Send back every line of the data exactly.

• • • • • • •

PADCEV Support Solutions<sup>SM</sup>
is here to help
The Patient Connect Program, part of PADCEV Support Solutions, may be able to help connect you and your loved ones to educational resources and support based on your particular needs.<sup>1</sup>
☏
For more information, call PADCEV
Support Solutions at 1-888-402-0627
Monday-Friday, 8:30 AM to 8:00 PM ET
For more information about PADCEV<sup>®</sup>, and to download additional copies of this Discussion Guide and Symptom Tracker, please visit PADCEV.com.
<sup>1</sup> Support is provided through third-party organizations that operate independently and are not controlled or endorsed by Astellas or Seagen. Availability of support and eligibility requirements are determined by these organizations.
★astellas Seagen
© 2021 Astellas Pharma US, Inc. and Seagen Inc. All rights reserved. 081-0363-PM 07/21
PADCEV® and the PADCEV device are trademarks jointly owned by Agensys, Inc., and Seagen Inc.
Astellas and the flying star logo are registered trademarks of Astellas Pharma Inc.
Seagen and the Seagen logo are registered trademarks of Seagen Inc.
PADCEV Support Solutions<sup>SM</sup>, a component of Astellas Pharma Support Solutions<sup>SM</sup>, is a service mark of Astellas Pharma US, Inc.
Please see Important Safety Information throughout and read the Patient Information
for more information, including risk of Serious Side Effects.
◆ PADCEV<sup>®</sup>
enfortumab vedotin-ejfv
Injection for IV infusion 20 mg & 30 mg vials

• • • • • • •

## Answer box
PADCEV Support Solutions<sup>SM</sup>
is here to help
The Patient Connect Program, part of PADCEV Support Solutions, may be able to help connect you and your loved ones to educational resources and support based on your particular needs.<sup>1</sup>
☏
For more information, call PADCEV
Support Solutions at 1-888-402-0627
Monday-Friday, 8:30 AM to 8:00 PM ET
For more information about PADCEV<sup>®</sup>, and to download additional copies of this Discussion Guide and Symptom Tracker, please visit PADCEV.com.
<sup>1</sup> Support is provided through third-party organizations that operate independently and are not controlled or endorsed by Astellas or Seagen. Availability of support and eligibility requirements are determined by these organizations.
★astellas Seagen
© 2021 Astellas Pharma US, Inc. and Seagen Inc. All rights reserved. 081-0363-PM 07/21
PADCEV® and the PADCEV device are trademarks jointly owned by Agensys, Inc., and Seagen Inc.
Astellas and the flying star logo are registered trademarks of Astellas Pharma Inc.
Seagen and the Seagen logo are registered trademarks of Seagen Inc.
PADCEV Support Solutions<sup>SM</sup>, a component of Astellas Pharma Support Solutions<sup>SM</sup>, is a service mark of Astellas Pharma US, Inc.
Please see Important Safety Information throughout and read the Patient Information
for more information, including risk of Serious Side Effects.
◆ PADCEV<sup>®</sup>
enfortumab vedotin-ejfv
Injection for IV infusion 20 mg & 30 mg vials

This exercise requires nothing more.